Comme le CIR le fait remarquer, la technologie de reconnaissance faciale n’a pas encore été testée par les tribunaux. Ce qui n’empêche pas les forces de police de San Diego et d’autres forces de maintient de l’ordre d’utiliser le programme à fond. 133 tablettes et smartphones ont ainsi été distribués dans 25 commissariats de la ville depuis le début de l’année.

Un officier interrogé par le CIR assure que la technologie est uniquement utilisée pour identifier « les personnes blessées inconscientes ne disposant pas de documents d’identification ». Un autre officier ajoute « Si vous n’êtes pas dans la base de données des criminels, vous n’avez rien à cacher ».

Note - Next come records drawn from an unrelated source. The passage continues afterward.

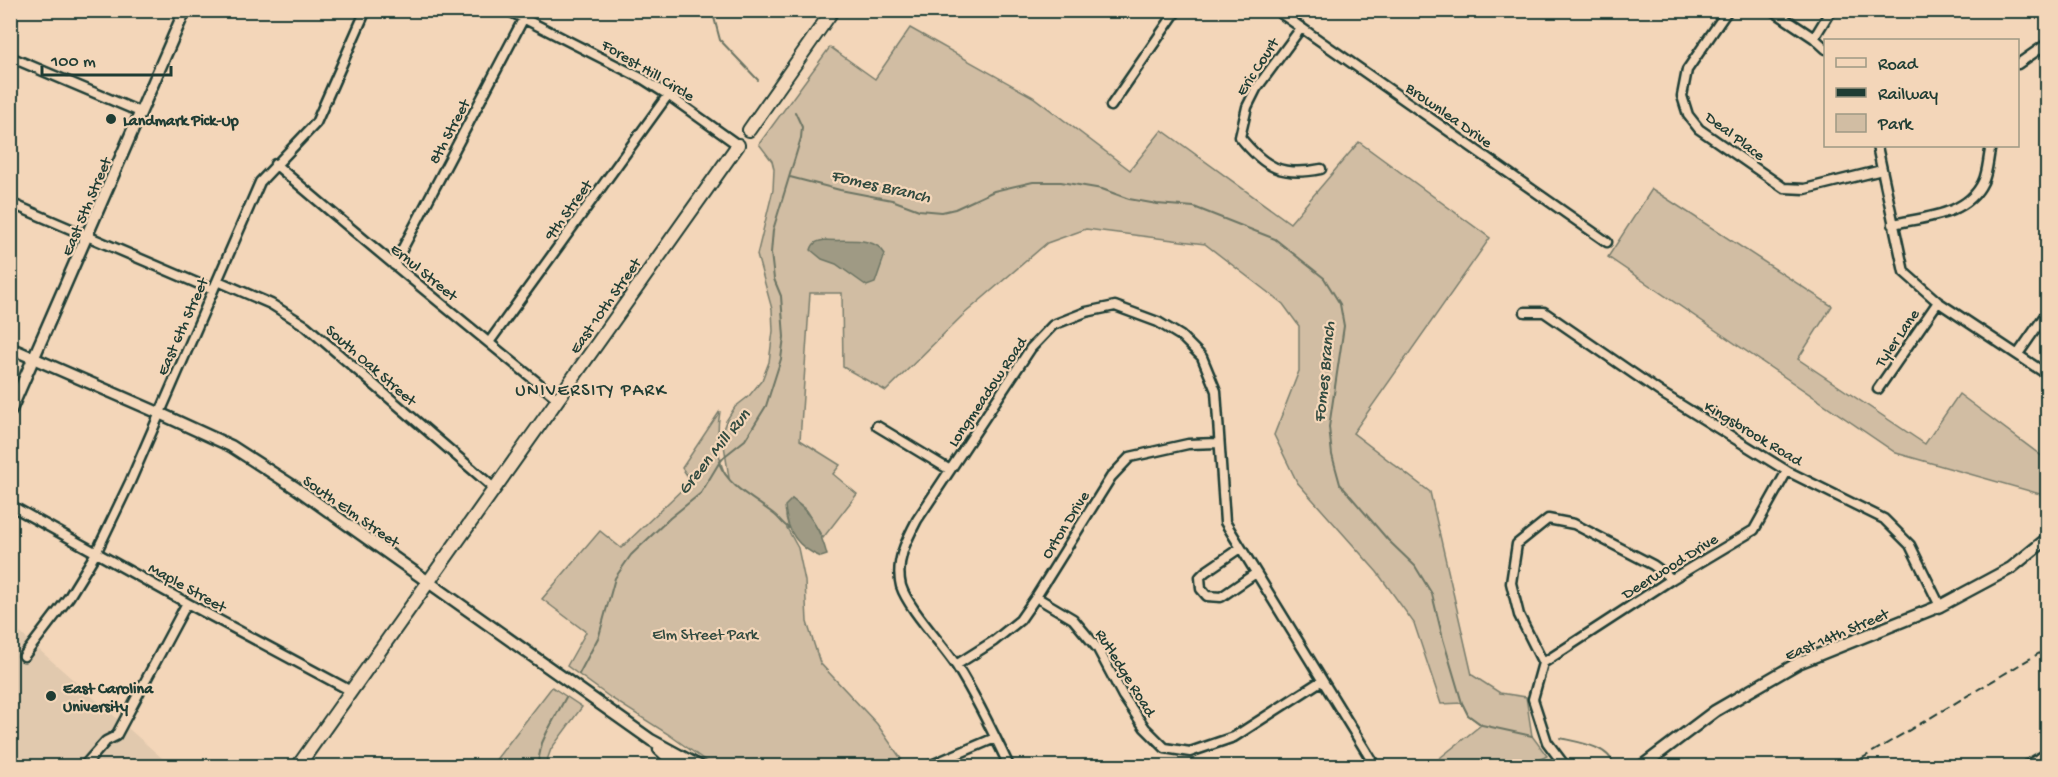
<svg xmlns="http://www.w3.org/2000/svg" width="2058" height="777" font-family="'Gochi Hand',sans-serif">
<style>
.built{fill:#e1c9ae}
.green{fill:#d1bda3;stroke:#787d6c;stroke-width:1.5}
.water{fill:#9f9a84;stroke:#6c7564;stroke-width:1.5}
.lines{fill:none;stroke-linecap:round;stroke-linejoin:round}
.stream{stroke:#6c7564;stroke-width:2}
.street-casing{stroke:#1f3d34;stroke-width:13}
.secondary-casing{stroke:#1f3d34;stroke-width:15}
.primary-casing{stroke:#1f3d34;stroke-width:16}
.street{stroke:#f3d6b9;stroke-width:8}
.secondary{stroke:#f3d6b9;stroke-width:10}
.primary{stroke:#f3d6b9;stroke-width:12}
.rail{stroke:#1f3d34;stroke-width:2;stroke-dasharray:9 4.5;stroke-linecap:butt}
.poi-dot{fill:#1f3d34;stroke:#f3d6b9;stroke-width:2}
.labels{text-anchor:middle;stroke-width:4.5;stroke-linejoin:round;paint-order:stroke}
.street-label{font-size:16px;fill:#1f3d34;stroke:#f3d6b9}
.poi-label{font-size:16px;font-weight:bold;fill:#1f3d34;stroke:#f3d6b9;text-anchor:start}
.park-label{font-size:16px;fill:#314a3f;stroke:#f3d6b9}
.water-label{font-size:18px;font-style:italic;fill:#324b40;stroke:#f3d6b9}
.neighbourhood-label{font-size:18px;letter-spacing:1.5px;fill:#1f3d34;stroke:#f3d6b9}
</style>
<rect width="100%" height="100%" fill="#f3d6b9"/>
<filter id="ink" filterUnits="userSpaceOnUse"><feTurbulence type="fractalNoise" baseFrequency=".0167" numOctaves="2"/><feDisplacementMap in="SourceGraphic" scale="12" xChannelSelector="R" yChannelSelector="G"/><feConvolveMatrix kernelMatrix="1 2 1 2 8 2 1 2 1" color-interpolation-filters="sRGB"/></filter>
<g filter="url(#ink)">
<!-- built -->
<path class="built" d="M11,625L171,766H11Z"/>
<!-- green -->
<path class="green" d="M910,28L1033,97L1130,170L1162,130L1290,223L1359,142L1490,238L1353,433L1430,492L1472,675L1500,693L1526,697L1532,736L1547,756L1526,766H1433L1431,765L1481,725L1468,715L1462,703L1441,704L1414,623L1377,572L1297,482L1274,435L1299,371V326L1283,304L1205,244L1086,229L1047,243L963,315L886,391L843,367L842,293H810L800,440L840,465L833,474L857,494L823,538L805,509L792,499L786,517L789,528H787L798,548L805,581L807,622L820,663L877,724L906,766H713L668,734L611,698L567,666L586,632L542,599L600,531L621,548L691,481L682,468L720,411C717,428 716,467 729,478L722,432L726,421L735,407L749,396L762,380L769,362L773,331L772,309L757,255L773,190L774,169L772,161L759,144L830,47L875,79Z
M1652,189L1832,306L1798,359L1925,444L1959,394L2047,460V496L1896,453L1608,257Z
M552,687L582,707L551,749L545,766H491Z"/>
<!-- water -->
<path class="water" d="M826,240C844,242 874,235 885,254L875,283L867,286L836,264L822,259L811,250C813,242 818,241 826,240Z
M792,499C811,513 821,531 827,555L821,557C797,547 787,532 785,506Z"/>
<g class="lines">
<!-- stream -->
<path class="stream" d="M712,10L720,40L758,80
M790,177L840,190L892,200L919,210L942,212L955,209L994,191L1033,182H1061L1102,189L1129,199L1157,204L1194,207L1275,239L1324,278L1340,304L1344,326L1329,427L1332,455L1340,484L1388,540L1415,566L1432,594L1443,639L1462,703L1468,715L1482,725L1532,736
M719,463C729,488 755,499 775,515C780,519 783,525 789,528
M579,674L599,636L615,578L631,555L670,518L701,493L719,463L726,455L745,440L766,406L781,359L784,337L781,296L774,279L771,253L773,230L801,138L802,127L795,112
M1560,738C1577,742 1610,746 1614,766
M537,766L542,743L547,732L566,697"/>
<!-- street casing -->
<g class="street-casing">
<path id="street" d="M507,10L643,79L668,95L738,145
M1276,10L1607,242
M1728,10L1687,70L1682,96L1688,115L1699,129L1784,188L1805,189L1882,170
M1772,10L1814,38L1826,49
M1301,28L1256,89L1247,107L1240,137C1265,168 1282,177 1321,169
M1814,38L1831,10
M10,57L140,112
M2018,64L2048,43
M1111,106L1177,10
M1877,146L1904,272L1938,302L2048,375
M275,164C368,244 463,322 558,399
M10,203L213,290
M1893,224C1924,217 1967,216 1983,182C1988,172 1988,157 1991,146
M394,265L528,10
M218,281L271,304L306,326L495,489
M1525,312H1544L1663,394L1787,471L1884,519L1910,545L1940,606
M490,341L668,95
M2018,354L2048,311
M1878,389L1938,302
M877,426L950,470
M10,505L187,603L351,691
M1240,548L1205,572L1200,577L1201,589L1207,596L1221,597L1256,573
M1036,597L1073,619L1098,649L1123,696L1145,728L1165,748L1190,752L1234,737L1321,681
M24,656L69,597L96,553L130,482L260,182L316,123L366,10
M1543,663L1672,579L1754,530L1787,471
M956,665L994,641L1020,620L1036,597L1111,477L1130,457L1188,444L1218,443
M84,766L106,741L116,736L187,603
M929,766L995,738
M1009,766C993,732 976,697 956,665C942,644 908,608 901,586C895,562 906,541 917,520L1031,348L1053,325L1086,312L1115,306L1158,322L1181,336L1202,357L1216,391L1225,522L1372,761V766
M1565,766L1547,742L1533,699L1543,663L1519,615L1511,583L1517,544L1548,519L1574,524L1653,565L1672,579
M2026,766L2048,753"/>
</g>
<!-- secondary casing -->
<g class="secondary-casing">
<path id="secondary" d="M10,348L159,413L231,446L296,488L651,740L699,766
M10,412L185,10
M659,749L677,766
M1642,766L1715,711L1798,663L1940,606L2011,568L2048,538"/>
</g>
<!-- primary casing -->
<g class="primary-casing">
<path id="primary" d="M749,130L833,10
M298,766L738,145"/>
</g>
<!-- street -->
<use href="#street" class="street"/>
<!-- secondary -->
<use href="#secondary" class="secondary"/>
<!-- primary -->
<use href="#primary" class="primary"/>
<!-- rail -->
<path class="rail" d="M1849,766L2048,648"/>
</g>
</g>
<!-- markers -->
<g class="poi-dot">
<circle cx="111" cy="119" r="6"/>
<circle cx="51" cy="696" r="6"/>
</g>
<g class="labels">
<!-- street labels -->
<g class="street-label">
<text transform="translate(1256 66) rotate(-57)" y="6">Eric Court</text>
<text transform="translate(649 69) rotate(31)" y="6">Forest Hill Circle</text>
<text transform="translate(1450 114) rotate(35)" y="6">Brownlea Drive</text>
<text transform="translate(448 131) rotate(-62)" y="6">8th Street</text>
<text transform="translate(1736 135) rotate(37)" y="6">Deal Place</text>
<text transform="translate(85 206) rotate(-67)" y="6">East 5th Street</text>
<text transform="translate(567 209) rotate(-54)" y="6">9th Street</text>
<text transform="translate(425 271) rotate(39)" y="6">Ernul Street</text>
<text transform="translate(604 305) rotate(-55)" y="6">East 10th Street</text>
<text transform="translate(181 326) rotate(-66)" y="6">East 6th Street</text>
<text transform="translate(1896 337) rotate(-56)" y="6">Tyler Lane</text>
<text transform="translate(372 364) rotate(41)" y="6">South Oak Street</text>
<text transform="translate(986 391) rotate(-56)" y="6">Longmeadow Road</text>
<text transform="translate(1754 432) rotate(31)" y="6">Kingsbrook Road</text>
<text transform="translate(352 510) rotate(35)" y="6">South Elm Street</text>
<text transform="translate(1064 524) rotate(-58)" y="6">Orton Drive</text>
<text transform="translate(1669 565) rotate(-32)" y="6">Deerwood Drive</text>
<text transform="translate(188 586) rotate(29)" y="6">Maple Street</text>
<text transform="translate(1836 633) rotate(-23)" y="6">East 14th Street</text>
<text transform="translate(1127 672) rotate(58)" y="6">Rutledge Road</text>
</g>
<!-- poi labels -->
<g class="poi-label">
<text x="123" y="125">Landmark Pick-Up</text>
<text x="63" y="693">East Carolina<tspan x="63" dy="18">University</tspan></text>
</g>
<!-- park labels -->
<g class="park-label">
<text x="705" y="639">Elm Street Park</text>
</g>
<!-- water labels -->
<g class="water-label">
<text transform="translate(881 185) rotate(13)" y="6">Fomes Branch</text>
<text transform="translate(1323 372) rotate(-84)" y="6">Fomes Branch</text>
<text transform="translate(713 451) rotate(-51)" y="6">Green Mill Run</text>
</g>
<!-- neighbourhood labels -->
<g class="neighbourhood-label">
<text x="591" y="395">UNIVERSITY PARK</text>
</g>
</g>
<!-- margin -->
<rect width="2058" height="777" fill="none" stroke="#f3d6b9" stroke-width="36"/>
<rect x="18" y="18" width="2022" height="741" fill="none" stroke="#1f3d34" stroke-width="2" filter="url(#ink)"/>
<!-- legend -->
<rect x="1824" y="39" width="195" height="108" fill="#f3d6b9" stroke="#9e9984" stroke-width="1.5"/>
<rect x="1836" y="58" width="30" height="9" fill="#f3d6b9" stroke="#9e9984" stroke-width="1.5"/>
<text x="1878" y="69" font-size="18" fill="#1f3d34">Road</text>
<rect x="1836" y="88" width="30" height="9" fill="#1f3d34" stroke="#9e9984" stroke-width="1.5"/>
<text x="1878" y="99" font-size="18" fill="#1f3d34">Railway</text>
<rect x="1836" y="114" width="30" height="18" fill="#d1bda3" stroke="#9e9984" stroke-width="1.5"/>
<text x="1878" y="129" font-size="18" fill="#1f3d34">Park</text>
<!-- scale -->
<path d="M42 66v9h129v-9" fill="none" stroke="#1f3d34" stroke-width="3"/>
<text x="51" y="66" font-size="18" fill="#1f3d34" stroke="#f3d6b9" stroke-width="4.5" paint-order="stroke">100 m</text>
</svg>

La fondation Electronic Frontier (EFF), qui recueillait déjà des informations sur le projet, bien avant l’enquête et le rapport du CIR, prend une position différente. Selon les documents obtenus par EFF, la reconnaissance faciale échoue 20% du temps. Ce qui peut mener à la détention de personnes innocentes, sans motifs valables. Un communiqué de l’EFF résume la position du groupe sur ce programme :  »Il n’y a pas si longtemps, notre société aurait fait machine arrière sur le système « arrêter puis chercher ». Comme la cours suprême de l’Arizona le notait en 1983, « l’idée qu’un Américain puisse être contraint à montrer ses papiers avant de pouvoir exercer son droit à marcher dans les rues, conduire sur les autoroutes ou embarquer dans un train est répugnant, une insulte aux institutions et aux idéaux américains ».